The Rootbeer Gpu Compiler

Date of Award

December 2015

Degree Type

Dissertation

Degree Name

Doctor of Philosophy (PhD)

Department

Electrical Engineering and Computer Science

Advisor(s)

James Fawcett

Second Advisor

Roy Welch

Keywords

GPU Programming, Java Bytecode Classloading, Java GPU Programming

Subject Categories

Engineering

Abstract

Graphics Processing Units are a new type of hardware device that have over 112 floating-point units accessible from CUDA or OpenCL using the SPMD abstraction. These can be used in many high performance applications such as medical imaging, computational biology and video image processing. The Rootbeer GPU Compiler is a system that enables these processors to be used from the Java Programming Language. The system is the only system including support for Java Programming Language features such as methods, fields and objects.

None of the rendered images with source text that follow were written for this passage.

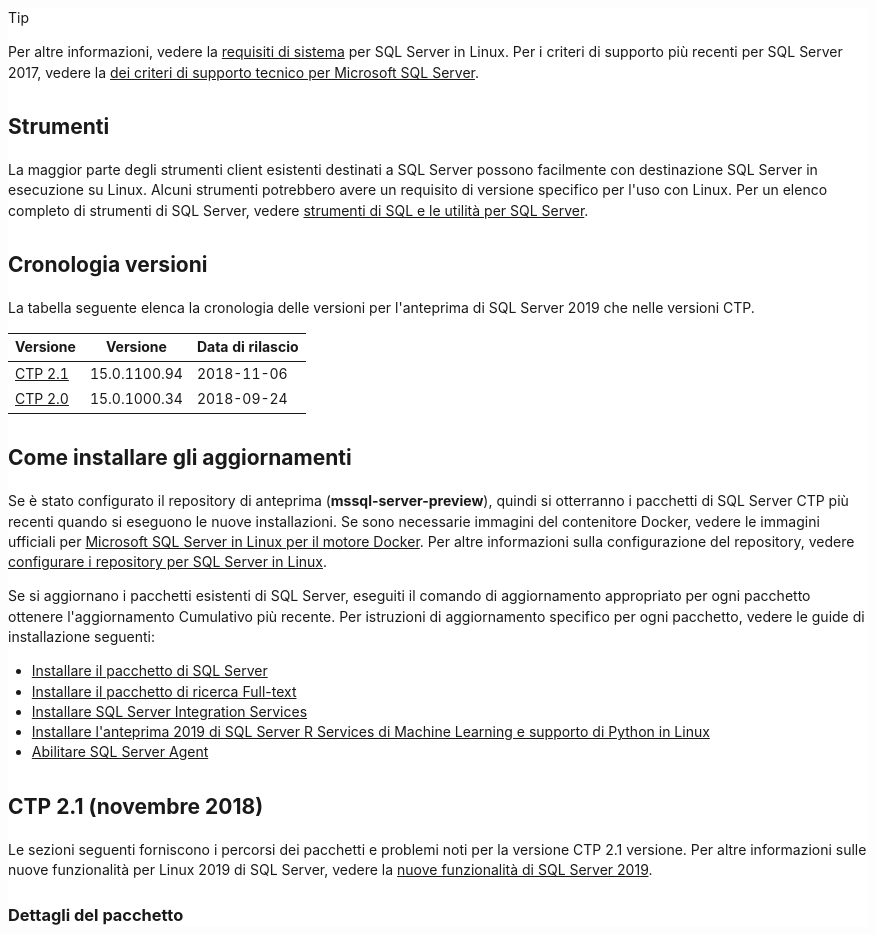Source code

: > [!TIP]
> Per altre informazioni, vedere la [requisiti di sistema](sql-server-linux-setup.md#system) per SQL Server in Linux. Per i criteri di supporto più recenti per SQL Server 2017, vedere la [dei criteri di supporto tecnico per Microsoft SQL Server](https://support.microsoft.com/help/4047326/support-policy-for-microsoft-sql-server).

## <a name="tools"></a>Strumenti

La maggior parte degli strumenti client esistenti destinati a SQL Server possono facilmente con destinazione SQL Server in esecuzione su Linux. Alcuni strumenti potrebbero avere un requisito di versione specifico per l'uso con Linux. Per un elenco completo di strumenti di SQL Server, vedere [strumenti di SQL e le utilità per SQL Server](../tools/overview-sql-tools.md).

## <a name="release-history"></a>Cronologia versioni

La tabella seguente elenca la cronologia delle versioni per l'anteprima di SQL Server 2019 che nelle versioni CTP.

| Versione               | Versione       | Data di rilascio |
|-----------------------|---------------|--------------|
| [CTP 2.1](#CTP21)     | 15.0.1100.94  | 2018-11-06   |
| [CTP 2.0](#CTP20)     | 15.0.1000.34  | 2018-09-24   |

## <a id="cuinstall"></a> Come installare gli aggiornamenti

Se è stato configurato il repository di anteprima (**mssql-server-preview**), quindi si otterranno i pacchetti di SQL Server CTP più recenti quando si eseguono le nuove installazioni. Se sono necessarie immagini del contenitore Docker, vedere le immagini ufficiali per [Microsoft SQL Server in Linux per il motore Docker](https://hub.docker.com/r/microsoft/mssql-server/). Per altre informazioni sulla configurazione del repository, vedere [configurare i repository per SQL Server in Linux](sql-server-linux-change-repo.md).

Se si aggiornano i pacchetti esistenti di SQL Server, eseguiti il comando di aggiornamento appropriato per ogni pacchetto ottenere l'aggiornamento Cumulativo più recente. Per istruzioni di aggiornamento specifico per ogni pacchetto, vedere le guide di installazione seguenti:

- [Installare il pacchetto di SQL Server](sql-server-linux-setup.md#upgrade)
- [Installare il pacchetto di ricerca Full-text](sql-server-linux-setup-full-text-search.md)
- [Installare SQL Server Integration Services](sql-server-linux-setup-ssis.md)
- [Installare l'anteprima 2019 di SQL Server R Services di Machine Learning e supporto di Python in Linux](sql-server-linux-setup-machine-learning.md)
- [Abilitare SQL Server Agent](sql-server-linux-setup-sql-agent.md)

## <a id="CTP21"></a> CTP 2.1 (novembre 2018)

Le sezioni seguenti forniscono i percorsi dei pacchetti e problemi noti per la versione CTP 2.1 versione. Per altre informazioni sulle nuove funzionalità per Linux 2019 di SQL Server, vedere la [nuove funzionalità di SQL Server 2019](../sql-server/what-s-new-in-sql-server-ver15.md).

### <a name="package-details"></a>Dettagli del pacchetto
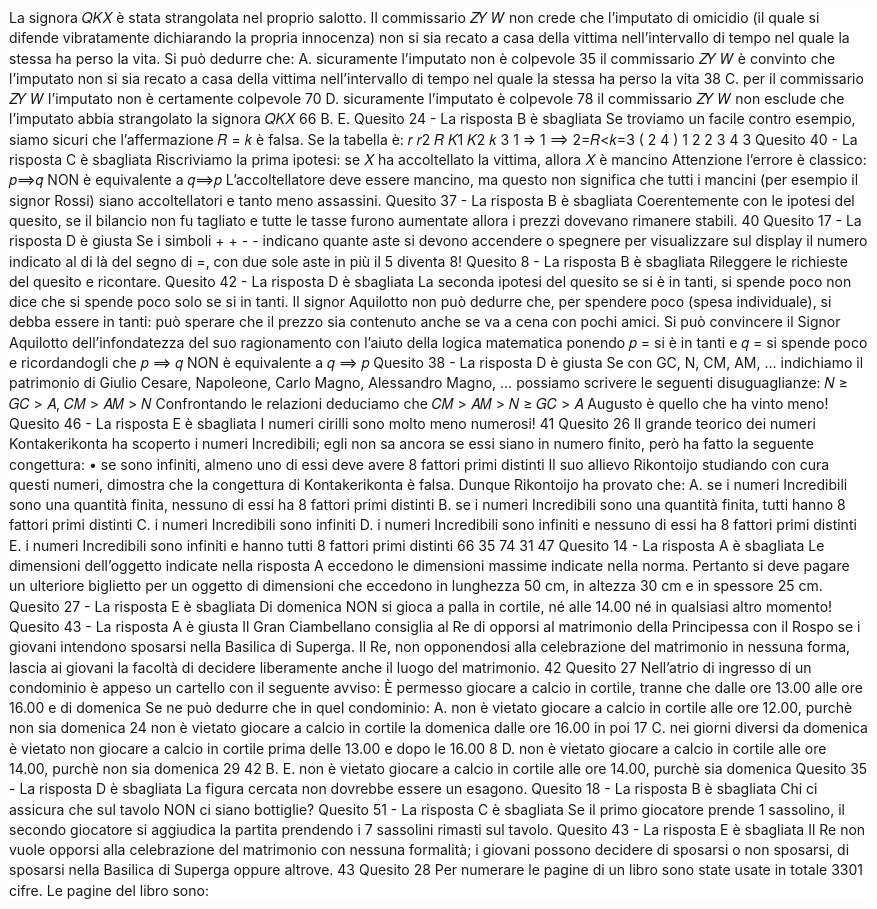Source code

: La signora 𝑄𝐾𝑋 è stata strangolata nel proprio salotto. Il commissario 𝑍𝑌 𝑊 non crede che l’imputato di omicidio (il quale si difende vibratamente dichiarando la propria innocenza) non si sia recato a casa della vittima nell’intervallo di tempo nel quale la stessa ha perso la vita. Si può dedurre che: A. sicuramente l’imputato non è colpevole 35 il commissario 𝑍𝑌 𝑊 è convinto che l’imputato non si sia recato a casa della vittima nell’intervallo di tempo nel quale la stessa ha perso la vita 38 C. per il commissario 𝑍𝑌 𝑊 l’imputato non è certamente colpevole 70 D. sicuramente l’imputato è colpevole 78 il commissario 𝑍𝑌 𝑊 non esclude che l’imputato abbia strangolato la signora 𝑄𝐾𝑋 66 B. E. Quesito 24 - La risposta B è sbagliata Se troviamo un facile contro esempio, siamo sicuri che l’affermazione 𝑅 = 𝑘 è falsa. Se la tabella è: 𝑟 𝑟2 𝑅 𝐾1 𝐾2 𝑘 3 1 ⇒ 1 ⟹ 2=𝑅<𝑘=3 ( 2 4 ) 1 2 2 3 4 3 Quesito 40 - La risposta C è sbagliata Riscriviamo la prima ipotesi: se 𝑋 ha accoltellato la vittima, allora 𝑋 è mancino Attenzione l’errore è classico: 𝑝⟹𝑞 NON è equivalente a 𝑞⟹𝑝 L’accoltellatore deve essere mancino, ma questo non significa che tutti i mancini (per esempio il signor Rossi) siano accoltellatori e tanto meno assassini. Quesito 37 - La risposta B è sbagliata Coerentemente con le ipotesi del quesito, se il bilancio non fu tagliato e tutte le tasse furono aumentate allora i prezzi dovevano rimanere stabili. 40 Quesito 17 - La risposta D è giusta Se i simboli + + - - indicano quante aste si devono accendere o spegnere per visualizzare sul display il numero indicato al di là del segno di =, con due sole aste in più il 5 diventa 8! Quesito 8 - La risposta B è sbagliata Rileggere le richieste del quesito e ricontare. Quesito 42 - La risposta D è sbagliata La seconda ipotesi del quesito se si è in tanti, si spende poco non dice che si spende poco solo se si in tanti. Il signor Aquilotto non può dedurre che, per spendere poco (spesa individuale), si debba essere in tanti: può sperare che il prezzo sia contenuto anche se va a cena con pochi amici. Si può convincere il Signor Aquilotto dell’infondatezza del suo ragionamento con l’aiuto della logica matematica ponendo 𝑝 = si è in tanti e 𝑞 = si spende poco e ricordandogli che 𝑝 ⟹ 𝑞 NON è equivalente a 𝑞 ⟹ 𝑝 Quesito 38 - La risposta D è giusta Se con GC, N, CM, AM, … indichiamo il patrimonio di Giulio Cesare, Napoleone, Carlo Magno, Alessandro Magno, … possiamo scrivere le seguenti disuguaglianze: 𝑁 ≥ 𝐺𝐶 > 𝐴, 𝐶𝑀 > 𝐴𝑀 > 𝑁 Confrontando le relazioni deduciamo che 𝐶𝑀 > 𝐴𝑀 > 𝑁 ≥ 𝐺𝐶 > 𝐴 Augusto è quello che ha vinto meno! Quesito 46 - La risposta E è sbagliata I numeri cirilli sono molto meno numerosi! 41 Quesito 26 Il grande teorico dei numeri Kontakerikonta ha scoperto i numeri Incredibili; egli non sa ancora se essi siano in numero finito, però ha fatto la seguente congettura: • se sono infiniti, almeno uno di essi deve avere 8 fattori primi distinti Il suo allievo Rikontoijo studiando con cura questi numeri, dimostra che la congettura di Kontakerikonta è falsa. Dunque Rikontoijo ha provato che: A. se i numeri Incredibili sono una quantità finita, nessuno di essi ha 8 fattori primi distinti B. se i numeri Incredibili sono una quantità finita, tutti hanno 8 fattori primi distinti C. i numeri Incredibili sono infiniti D. i numeri Incredibili sono infiniti e nessuno di essi ha 8 fattori primi distinti E. i numeri Incredibili sono infiniti e hanno tutti 8 fattori primi distinti 66 35 74 31 47 Quesito 14 - La risposta A è sbagliata Le dimensioni dell’oggetto indicate nella risposta A eccedono le dimensioni massime indicate nella norma. Pertanto si deve pagare un ulteriore biglietto per un oggetto di dimensioni che eccedono in lunghezza 50 cm, in altezza 30 cm e in spessore 25 cm. Quesito 27 - La risposta E è sbagliata Di domenica NON si gioca a palla in cortile, né alle 14.00 né in qualsiasi altro momento! Quesito 43 - La risposta A è giusta Il Gran Ciambellano consiglia al Re di opporsi al matrimonio della Principessa con il Rospo se i giovani intendono sposarsi nella Basilica di Superga. Il Re, non opponendosi alla celebrazione del matrimonio in nessuna forma, lascia ai giovani la facoltà di decidere liberamente anche il luogo del matrimonio. 42 Quesito 27 Nell’atrio di ingresso di un condominio è appeso un cartello con il seguente avviso: È permesso giocare a calcio in cortile, tranne che dalle ore 13.00 alle ore 16.00 e di domenica Se ne può dedurre che in quel condominio: A. non è vietato giocare a calcio in cortile alle ore 12.00, purchè non sia domenica 24 non è vietato giocare a calcio in cortile la domenica dalle ore 16.00 in poi 17 C. nei giorni diversi da domenica è vietato non giocare a calcio in cortile prima delle 13.00 e dopo le 16.00 8 D. non è vietato giocare a calcio in cortile alle ore 14.00, purchè non sia domenica 29 42 B. E. non è vietato giocare a calcio in cortile alle ore 14.00, purchè sia domenica Quesito 35 - La risposta D è sbagliata La figura cercata non dovrebbe essere un esagono. Quesito 18 - La risposta B è sbagliata Chi ci assicura che sul tavolo NON ci siano bottiglie? Quesito 51 - La risposta C è sbagliata Se il primo giocatore prende 1 sassolino, il secondo giocatore si aggiudica la partita prendendo i 7 sassolini rimasti sul tavolo. Quesito 43 - La risposta E è sbagliata Il Re non vuole opporsi alla celebrazione del matrimonio con nessuna formalità; i giovani possono decidere di sposarsi o non sposarsi, di sposarsi nella Basilica di Superga oppure altrove. 43 Quesito 28 Per numerare le pagine di un libro sono state usate in totale 3301 cifre. Le pagine del libro sono:
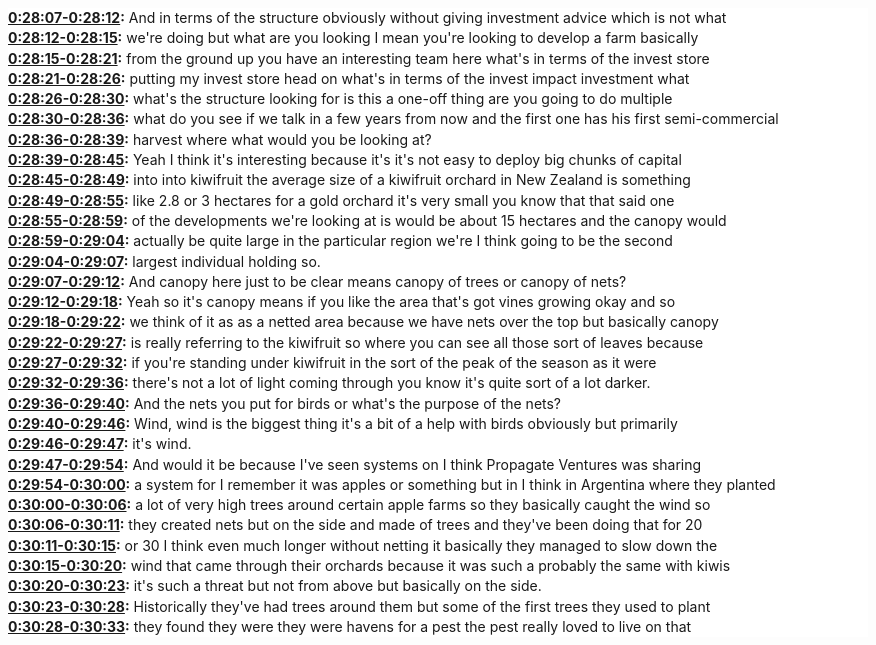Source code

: **[0:28:07-0:28:12](https://investinginregenerativeagriculture.com/2018/12/21/geoff-burke/#t=0:28:07):**  And in terms of the structure obviously without giving investment advice which is not what  
**[0:28:12-0:28:15](https://investinginregenerativeagriculture.com/2018/12/21/geoff-burke/#t=0:28:12):**  we're doing but what are you looking I mean you're looking to develop a farm basically  
**[0:28:15-0:28:21](https://investinginregenerativeagriculture.com/2018/12/21/geoff-burke/#t=0:28:15):**  from the ground up you have an interesting team here what's in terms of the invest store  
**[0:28:21-0:28:26](https://investinginregenerativeagriculture.com/2018/12/21/geoff-burke/#t=0:28:21):**  putting my invest store head on what's in terms of the invest impact investment what  
**[0:28:26-0:28:30](https://investinginregenerativeagriculture.com/2018/12/21/geoff-burke/#t=0:28:26):**  what's the structure looking for is this a one-off thing are you going to do multiple  
**[0:28:30-0:28:36](https://investinginregenerativeagriculture.com/2018/12/21/geoff-burke/#t=0:28:30):**  what do you see if we talk in a few years from now and the first one has his first semi-commercial  
**[0:28:36-0:28:39](https://investinginregenerativeagriculture.com/2018/12/21/geoff-burke/#t=0:28:36):**  harvest where what would you be looking at?  
**[0:28:39-0:28:45](https://investinginregenerativeagriculture.com/2018/12/21/geoff-burke/#t=0:28:39):**  Yeah I think it's interesting because it's it's not easy to deploy big chunks of capital  
**[0:28:45-0:28:49](https://investinginregenerativeagriculture.com/2018/12/21/geoff-burke/#t=0:28:45):**  into into kiwifruit the average size of a kiwifruit orchard in New Zealand is something  
**[0:28:49-0:28:55](https://investinginregenerativeagriculture.com/2018/12/21/geoff-burke/#t=0:28:49):**  like 2.8 or 3 hectares for a gold orchard it's very small you know that that said one  
**[0:28:55-0:28:59](https://investinginregenerativeagriculture.com/2018/12/21/geoff-burke/#t=0:28:55):**  of the developments we're looking at is would be about 15 hectares and the canopy would  
**[0:28:59-0:29:04](https://investinginregenerativeagriculture.com/2018/12/21/geoff-burke/#t=0:28:59):**  actually be quite large in the particular region we're I think going to be the second  
**[0:29:04-0:29:07](https://investinginregenerativeagriculture.com/2018/12/21/geoff-burke/#t=0:29:04):**  largest individual holding so.  
**[0:29:07-0:29:12](https://investinginregenerativeagriculture.com/2018/12/21/geoff-burke/#t=0:29:07):**  And canopy here just to be clear means canopy of trees or canopy of nets?  
**[0:29:12-0:29:18](https://investinginregenerativeagriculture.com/2018/12/21/geoff-burke/#t=0:29:12):**  Yeah so it's canopy means if you like the area that's got vines growing okay and so  
**[0:29:18-0:29:22](https://investinginregenerativeagriculture.com/2018/12/21/geoff-burke/#t=0:29:18):**  we think of it as as a netted area because we have nets over the top but basically canopy  
**[0:29:22-0:29:27](https://investinginregenerativeagriculture.com/2018/12/21/geoff-burke/#t=0:29:22):**  is really referring to the kiwifruit so where you can see all those sort of leaves because  
**[0:29:27-0:29:32](https://investinginregenerativeagriculture.com/2018/12/21/geoff-burke/#t=0:29:27):**  if you're standing under kiwifruit in the sort of the peak of the season as it were  
**[0:29:32-0:29:36](https://investinginregenerativeagriculture.com/2018/12/21/geoff-burke/#t=0:29:32):**  there's not a lot of light coming through you know it's quite sort of a lot darker.  
**[0:29:36-0:29:40](https://investinginregenerativeagriculture.com/2018/12/21/geoff-burke/#t=0:29:36):**  And the nets you put for birds or what's the purpose of the nets?  
**[0:29:40-0:29:46](https://investinginregenerativeagriculture.com/2018/12/21/geoff-burke/#t=0:29:40):**  Wind, wind is the biggest thing it's a bit of a help with birds obviously but primarily  
**[0:29:46-0:29:47](https://investinginregenerativeagriculture.com/2018/12/21/geoff-burke/#t=0:29:46):**  it's wind.  
**[0:29:47-0:29:54](https://investinginregenerativeagriculture.com/2018/12/21/geoff-burke/#t=0:29:47):**  And would it be because I've seen systems on I think Propagate Ventures was sharing  
**[0:29:54-0:30:00](https://investinginregenerativeagriculture.com/2018/12/21/geoff-burke/#t=0:29:54):**  a system for I remember it was apples or something but in I think in Argentina where they planted  
**[0:30:00-0:30:06](https://investinginregenerativeagriculture.com/2018/12/21/geoff-burke/#t=0:30:00):**  a lot of very high trees around certain apple farms so they basically caught the wind so  
**[0:30:06-0:30:11](https://investinginregenerativeagriculture.com/2018/12/21/geoff-burke/#t=0:30:06):**  they created nets but on the side and made of trees and they've been doing that for 20  
**[0:30:11-0:30:15](https://investinginregenerativeagriculture.com/2018/12/21/geoff-burke/#t=0:30:11):**  or 30 I think even much longer without netting it basically they managed to slow down the  
**[0:30:15-0:30:20](https://investinginregenerativeagriculture.com/2018/12/21/geoff-burke/#t=0:30:15):**  wind that came through their orchards because it was such a probably the same with kiwis  
**[0:30:20-0:30:23](https://investinginregenerativeagriculture.com/2018/12/21/geoff-burke/#t=0:30:20):**  it's such a threat but not from above but basically on the side.  
**[0:30:23-0:30:28](https://investinginregenerativeagriculture.com/2018/12/21/geoff-burke/#t=0:30:23):**  Historically they've had trees around them but some of the first trees they used to plant  
**[0:30:28-0:30:33](https://investinginregenerativeagriculture.com/2018/12/21/geoff-burke/#t=0:30:28):**  they found they were they were havens for a pest the pest really loved to live on that  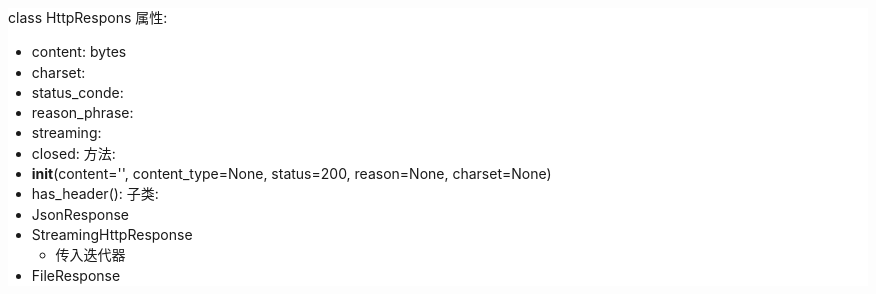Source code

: class HttpRespons
属性:
- content: bytes
- charset:
- status_conde:
- reason_phrase:
- streaming:
- closed:
方法:
- __init__(content='', content_type=None, status=200, reason=None, charset=None)
- has_header():
子类:
- JsonResponse
- StreamingHttpResponse
    - 传入迭代器
- FileResponse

It includes a high performance throughput API that offers faster performance than the competitor Aparapi and contains a complete API to use CUDA primitives from Rootbeer including atomic integers, shared memory, threadfence and syncthreads. To obtain maximum performance while programming a GPU, the developer should experiment with thread count, block count, shared memory size and register count. These aspects of programming are all configurable while using Rootbeer and we show in examples that tuning these leads to improved performance. This dissertation explains GPU programming and describes the internal structure of the Rootbeer GPU Compiler along with additions to the Soot Java Optimization Framework and several examples demonstrating performance speedups. We show an example from computational biology of using Hidden Markov Model learning and likelihood calculation which Rootbeer can accelerate 102.7x with an NVIDIA Tesla C2050 device. In the final concluding remarks we give recommendations for supporting Java on GPUs to NVIDIA and Oracle for an industrial setting.